Scholars believe that a Roman soldier discovered at least some of the scrolls during the war, and purposefully tore them into smaller pieces, accounting for the many thousands of fragments. Of course, the ravages of time and animals likely contributed to this phenomenon as well. Even after the discovery of the scrolls, it took a while for scholars to effectively apply a process of chemically bathing the scrolls to restore them to a state that they could be unrolled and read. Imagine a 1,000 year old piece of parchment and how elaborate the process of simply unrolling such a scroll (without its crumbling to bits) would be! In fact, it took almost 50 years for scientists to fully process all 15,000 fragments found in Qumran. This unbelievably massive archeological task was completed in 2001.

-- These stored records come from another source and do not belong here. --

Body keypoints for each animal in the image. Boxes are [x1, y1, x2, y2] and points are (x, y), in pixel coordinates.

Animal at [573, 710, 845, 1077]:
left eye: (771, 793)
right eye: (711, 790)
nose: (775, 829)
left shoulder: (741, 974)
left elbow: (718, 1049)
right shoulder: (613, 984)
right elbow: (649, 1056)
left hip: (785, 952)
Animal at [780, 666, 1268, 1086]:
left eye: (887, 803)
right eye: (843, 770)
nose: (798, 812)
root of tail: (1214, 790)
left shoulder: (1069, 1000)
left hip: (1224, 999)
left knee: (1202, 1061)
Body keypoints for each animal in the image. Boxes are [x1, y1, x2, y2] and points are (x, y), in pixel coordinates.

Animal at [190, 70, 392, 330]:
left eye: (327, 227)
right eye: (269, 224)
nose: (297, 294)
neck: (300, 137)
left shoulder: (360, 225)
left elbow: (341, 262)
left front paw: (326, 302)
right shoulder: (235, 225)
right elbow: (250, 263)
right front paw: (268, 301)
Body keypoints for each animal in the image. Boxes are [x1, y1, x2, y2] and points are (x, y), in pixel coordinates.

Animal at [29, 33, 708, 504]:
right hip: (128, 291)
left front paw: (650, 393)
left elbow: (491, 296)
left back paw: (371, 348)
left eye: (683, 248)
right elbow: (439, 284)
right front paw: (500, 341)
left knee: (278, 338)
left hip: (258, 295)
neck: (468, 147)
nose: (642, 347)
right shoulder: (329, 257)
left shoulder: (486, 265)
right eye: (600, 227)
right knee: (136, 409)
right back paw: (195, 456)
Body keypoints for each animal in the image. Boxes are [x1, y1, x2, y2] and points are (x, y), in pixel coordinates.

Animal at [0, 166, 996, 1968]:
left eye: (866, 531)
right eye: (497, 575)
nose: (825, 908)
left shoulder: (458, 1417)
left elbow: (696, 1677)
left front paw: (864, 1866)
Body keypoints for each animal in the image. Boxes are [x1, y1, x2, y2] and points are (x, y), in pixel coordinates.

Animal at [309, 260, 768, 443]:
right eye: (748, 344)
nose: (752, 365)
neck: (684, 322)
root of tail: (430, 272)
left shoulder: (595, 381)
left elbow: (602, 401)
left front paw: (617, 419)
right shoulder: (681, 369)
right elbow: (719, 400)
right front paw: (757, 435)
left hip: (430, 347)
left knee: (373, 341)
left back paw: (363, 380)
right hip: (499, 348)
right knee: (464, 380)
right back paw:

Probably the most interesting aspect of the entire experience for me was thinking about the dedication and diligence of the monks. Can you imagine spending your whole life – day after day after day – copying the Bible? I thought about how I would feel such a weight of responsibility to work with precision – how careful I would want to be in my work – as worship to God. But isn’t that how all our work should be? God calls us to the careful study of His Word and the careful execution of our daily responsibilities in our jobs, whatever they are. Both can and should be worship to God. Unfortunately, I rarely take such care in my work, and I feel like I’m doing well when I even just read the Bible consistently for a few days in a row.
Being at Qumran and thinking about the Scribes who copied Scripture there makes me want to be more faithful in my study of God’s Word and in worshipping God through my work. May it be so for all of us.